What to produce
In the listing below, from the line with "left knee: (290, 584, -20)" to the line with "right wrist: (376, 807, -19)", change "Person at" to "Subject at" and give back only those lines, otherwise unchanged.

(Data extracted from a collection)
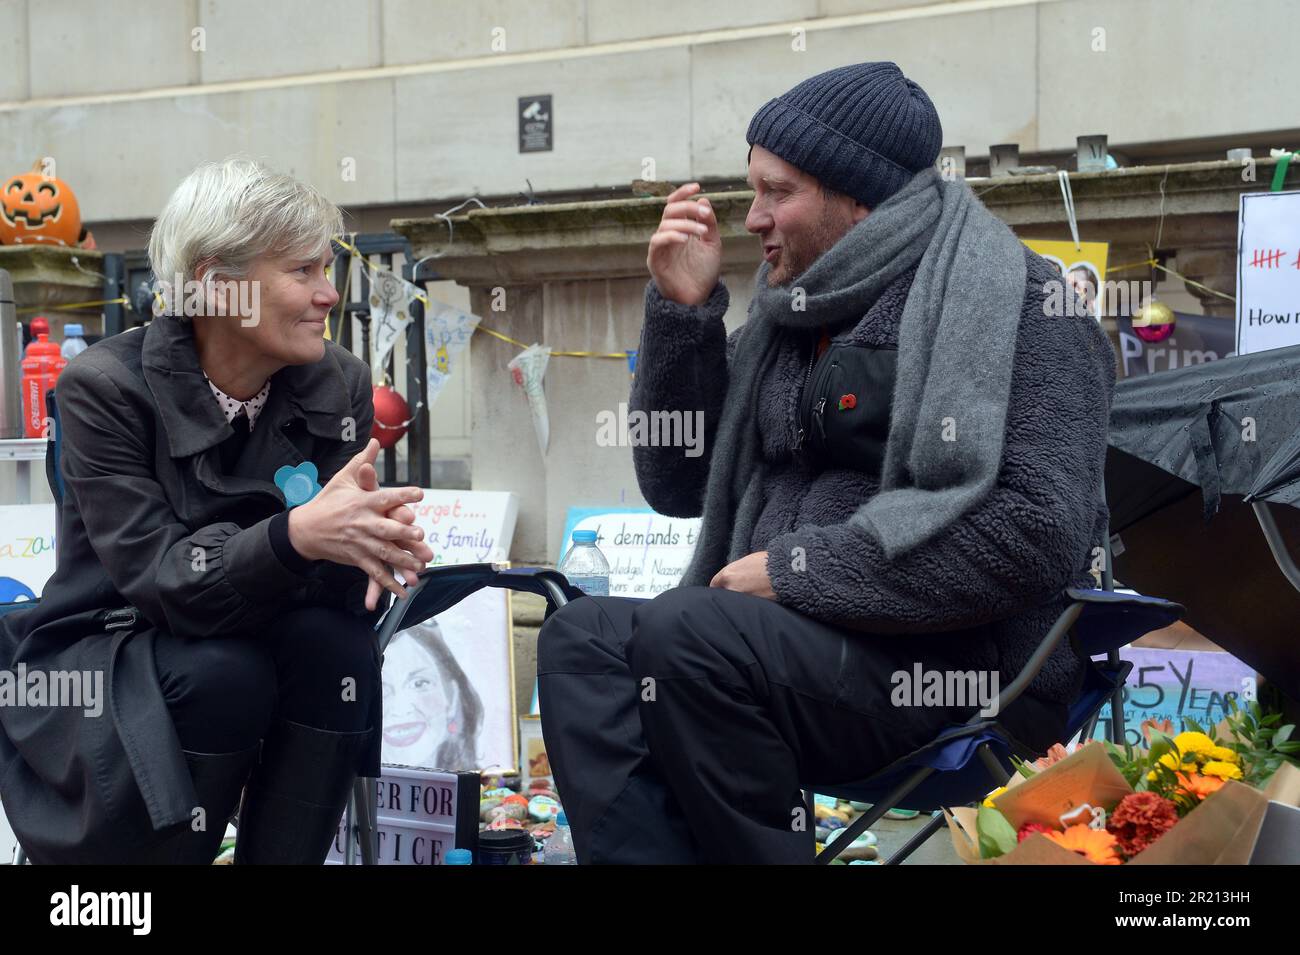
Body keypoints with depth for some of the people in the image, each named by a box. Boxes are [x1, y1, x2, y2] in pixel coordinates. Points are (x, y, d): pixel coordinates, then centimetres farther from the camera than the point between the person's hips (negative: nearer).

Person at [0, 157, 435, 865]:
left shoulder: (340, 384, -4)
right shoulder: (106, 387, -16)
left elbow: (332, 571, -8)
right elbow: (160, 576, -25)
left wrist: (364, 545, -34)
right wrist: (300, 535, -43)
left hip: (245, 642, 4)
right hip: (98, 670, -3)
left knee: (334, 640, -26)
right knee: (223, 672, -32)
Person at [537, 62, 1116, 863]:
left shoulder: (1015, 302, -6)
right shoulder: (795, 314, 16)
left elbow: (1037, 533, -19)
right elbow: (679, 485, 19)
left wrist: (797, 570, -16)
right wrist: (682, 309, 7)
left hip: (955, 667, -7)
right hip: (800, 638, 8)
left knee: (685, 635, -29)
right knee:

...

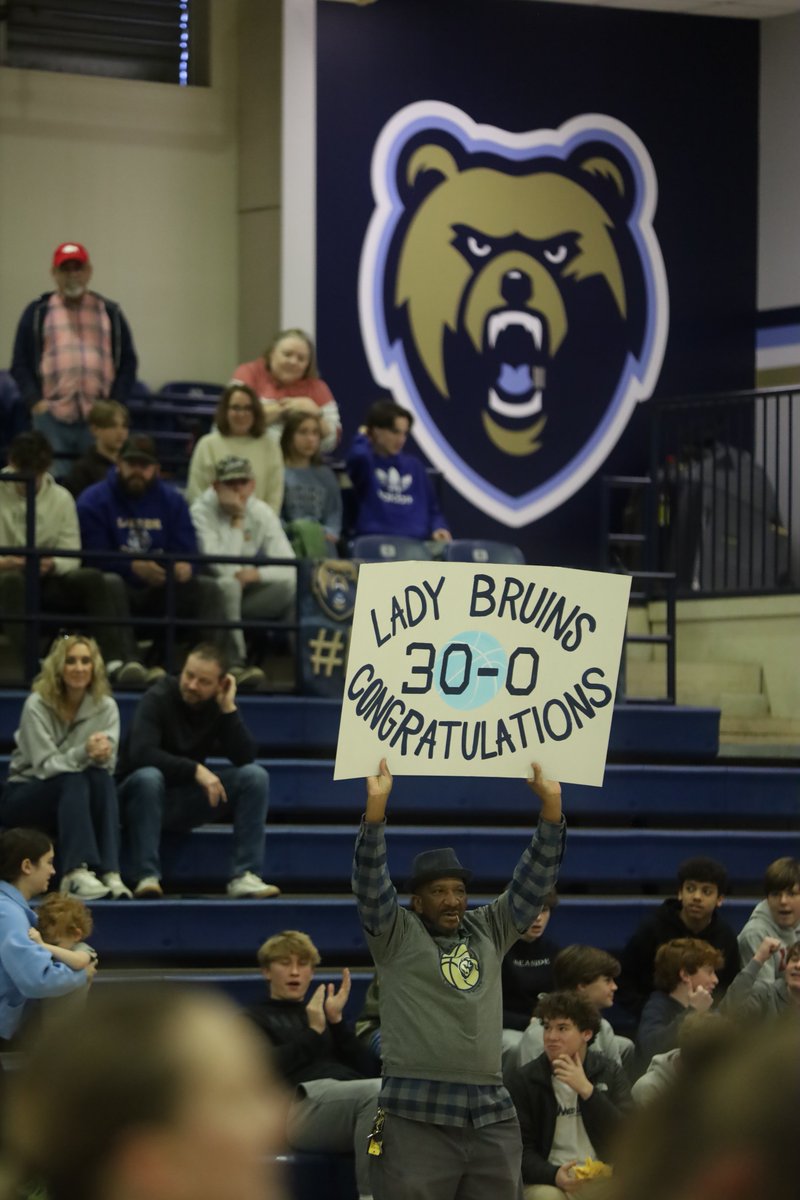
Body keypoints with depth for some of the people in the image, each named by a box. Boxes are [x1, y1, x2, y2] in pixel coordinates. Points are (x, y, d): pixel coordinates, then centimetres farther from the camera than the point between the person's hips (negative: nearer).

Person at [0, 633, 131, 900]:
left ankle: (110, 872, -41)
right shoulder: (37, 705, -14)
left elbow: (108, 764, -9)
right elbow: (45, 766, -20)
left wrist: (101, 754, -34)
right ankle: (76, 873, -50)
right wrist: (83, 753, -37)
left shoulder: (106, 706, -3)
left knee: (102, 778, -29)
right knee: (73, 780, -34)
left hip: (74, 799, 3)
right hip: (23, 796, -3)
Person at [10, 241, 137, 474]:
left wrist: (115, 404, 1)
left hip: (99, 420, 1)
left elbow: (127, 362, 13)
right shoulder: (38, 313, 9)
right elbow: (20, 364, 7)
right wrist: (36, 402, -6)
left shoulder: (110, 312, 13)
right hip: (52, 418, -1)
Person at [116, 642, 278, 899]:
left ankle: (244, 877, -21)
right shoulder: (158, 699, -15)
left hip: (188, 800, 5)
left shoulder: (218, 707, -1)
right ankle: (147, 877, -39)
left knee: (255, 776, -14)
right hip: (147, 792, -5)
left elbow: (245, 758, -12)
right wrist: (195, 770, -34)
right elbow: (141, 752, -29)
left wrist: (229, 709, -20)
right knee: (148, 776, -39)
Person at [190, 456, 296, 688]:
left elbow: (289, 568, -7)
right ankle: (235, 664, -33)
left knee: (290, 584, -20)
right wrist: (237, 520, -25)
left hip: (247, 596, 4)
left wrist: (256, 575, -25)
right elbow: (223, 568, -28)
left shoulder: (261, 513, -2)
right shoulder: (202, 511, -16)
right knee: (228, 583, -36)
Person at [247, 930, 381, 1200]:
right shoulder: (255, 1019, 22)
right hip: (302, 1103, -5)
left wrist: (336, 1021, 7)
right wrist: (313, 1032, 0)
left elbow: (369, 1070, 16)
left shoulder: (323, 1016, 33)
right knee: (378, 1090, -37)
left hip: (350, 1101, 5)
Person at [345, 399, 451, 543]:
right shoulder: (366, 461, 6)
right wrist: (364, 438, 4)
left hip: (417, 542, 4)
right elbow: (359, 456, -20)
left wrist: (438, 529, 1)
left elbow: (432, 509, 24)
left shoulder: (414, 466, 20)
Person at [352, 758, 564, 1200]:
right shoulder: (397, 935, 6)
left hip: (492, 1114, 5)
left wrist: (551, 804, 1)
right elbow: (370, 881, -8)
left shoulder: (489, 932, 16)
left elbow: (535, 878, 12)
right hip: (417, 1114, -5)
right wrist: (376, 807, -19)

Response area
left knee: (290, 584, -20)
right wrist: (237, 520, -25)
left hip: (247, 596, 4)
left wrist: (256, 575, -25)
right elbow: (223, 568, -28)
left shoulder: (261, 513, -2)
right shoulder: (202, 511, -16)
right knee: (228, 583, -36)
Subject at [247, 930, 381, 1200]:
right shoulder: (255, 1019, 22)
right hip: (302, 1103, -5)
left wrist: (336, 1021, 7)
right wrist: (313, 1032, 0)
left elbow: (369, 1070, 16)
left shoulder: (323, 1016, 33)
right knee: (378, 1090, -37)
left hip: (350, 1101, 5)
Subject at [345, 399, 451, 543]:
right shoulder: (366, 461, 6)
right wrist: (364, 438, 4)
left hip: (417, 542, 4)
right elbow: (359, 456, -20)
left wrist: (438, 529, 1)
left elbow: (432, 509, 24)
left shoulder: (414, 466, 20)
Subject at [352, 758, 564, 1200]:
right shoulder: (397, 935, 6)
left hip: (492, 1114, 5)
left wrist: (551, 804, 1)
right elbow: (370, 881, -8)
left shoulder: (489, 932, 16)
left elbow: (535, 878, 12)
right hip: (417, 1114, -5)
right wrist: (376, 807, -19)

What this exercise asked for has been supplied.